The NAACP on Wednesday reported findings from its nationwide “listening tour” on charter schools, and there were no surprises: Charters must be stopped. The National Education Association, even less surprisingly, said the same thing earlier this month in Boston.

The nation’s oldest civil-rights organization and the largest teachers union worry about charters for similar reasons. Independently run charters generally don’t employ unionized teachers, and they pull students from traditional district schools to which the NAACP is deeply committed. In short, charters disrupt the status quo—for adults.

The timing of the intertwined anticharter campaigns, however, may prove awkward because of new data just released by The 74. The data comes from the first cohort of charter students, who are beginning to graduate from college. Here’s what we know now that the NEA and NAACP didn’t know when they adopted their anticharter positions: Graduates from the top charter networks—those with enough high school alumni to measure college success accurately—earn four-year degrees at rates that range up to five times as high as their counterparts in traditional public schools. These are low-income, minority students from cities such as Los Angeles, Chicago and Newark, N.J. Their college success is going to make bashing charter schools far more challenging for the NEA and the NAACP.

Before this revelation, charter-school gains were largely measured by upticks in student test scores. Critics often wrote them off as meaningless, suggesting that charters abandoned educating kids in favor of “teaching to the test.” But now we see that charter school gains in the K-12 years have real-world consequences. Higher test scores, along with a swarm of strategies charter networks employ to make their students more successful after they graduate, lead to actual four-year college degrees.

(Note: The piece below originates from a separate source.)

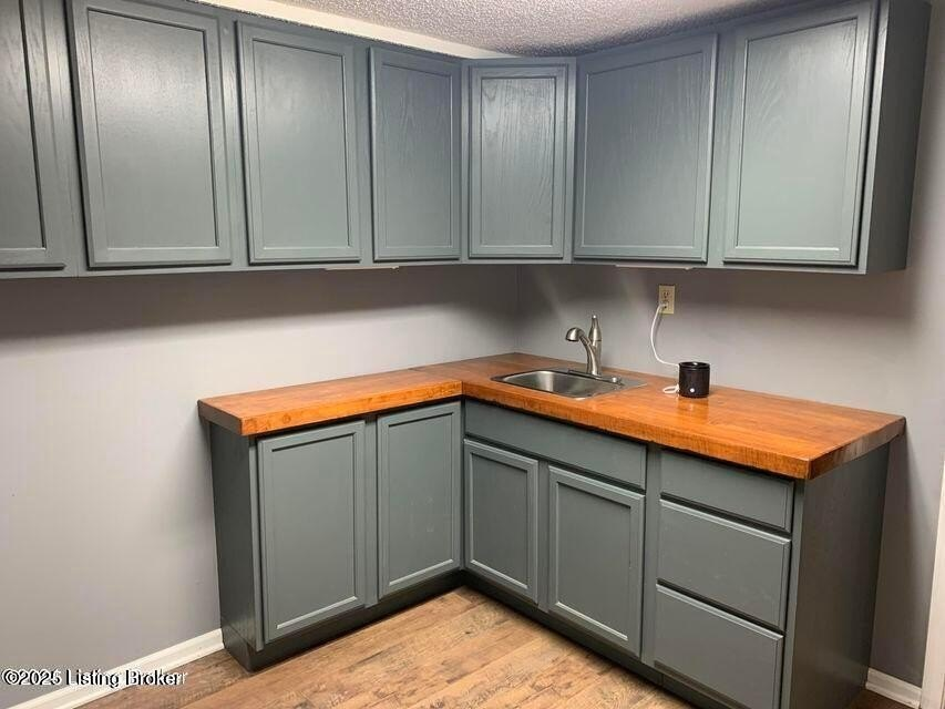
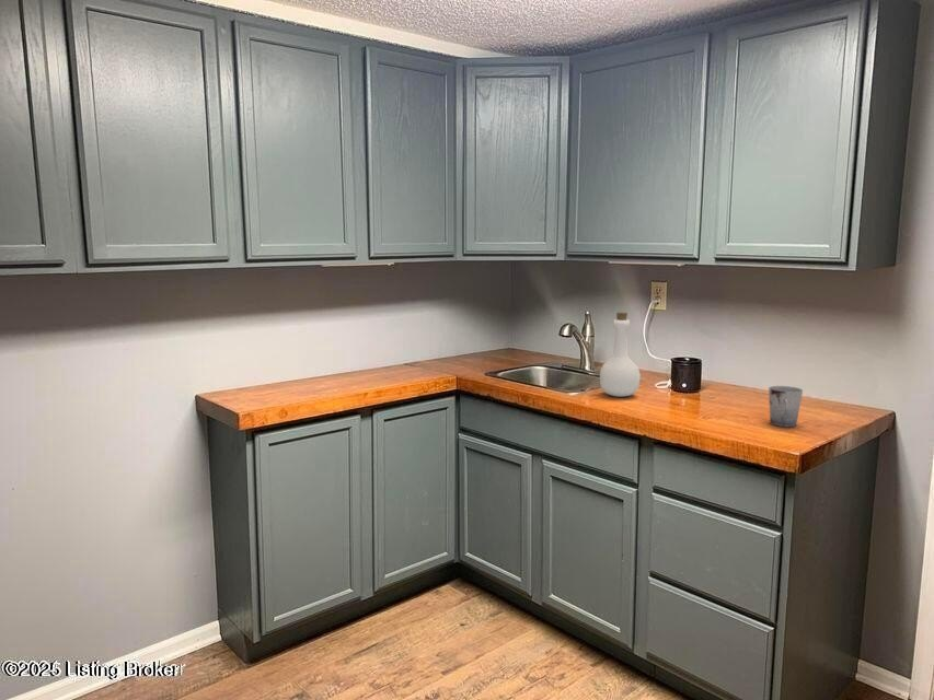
+ cup [768,385,804,428]
+ bottle [599,312,642,398]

Roughly half the graduates of Uncommon, YES Prep and the KIPP New York schools—among the biggest and best known charter networks in the country—earn bachelor’s degrees within six years. About a quarter of the graduates of the lower-performing charter networks earn degrees within six years. That may not strike wealthy parents as something to brag about. Eighty percent of children from America’s wealthiest families earn four-year degrees within six years. But charters primarily serve low-income families, where only 9% of students earn such degrees. Charters make a difference for poor families.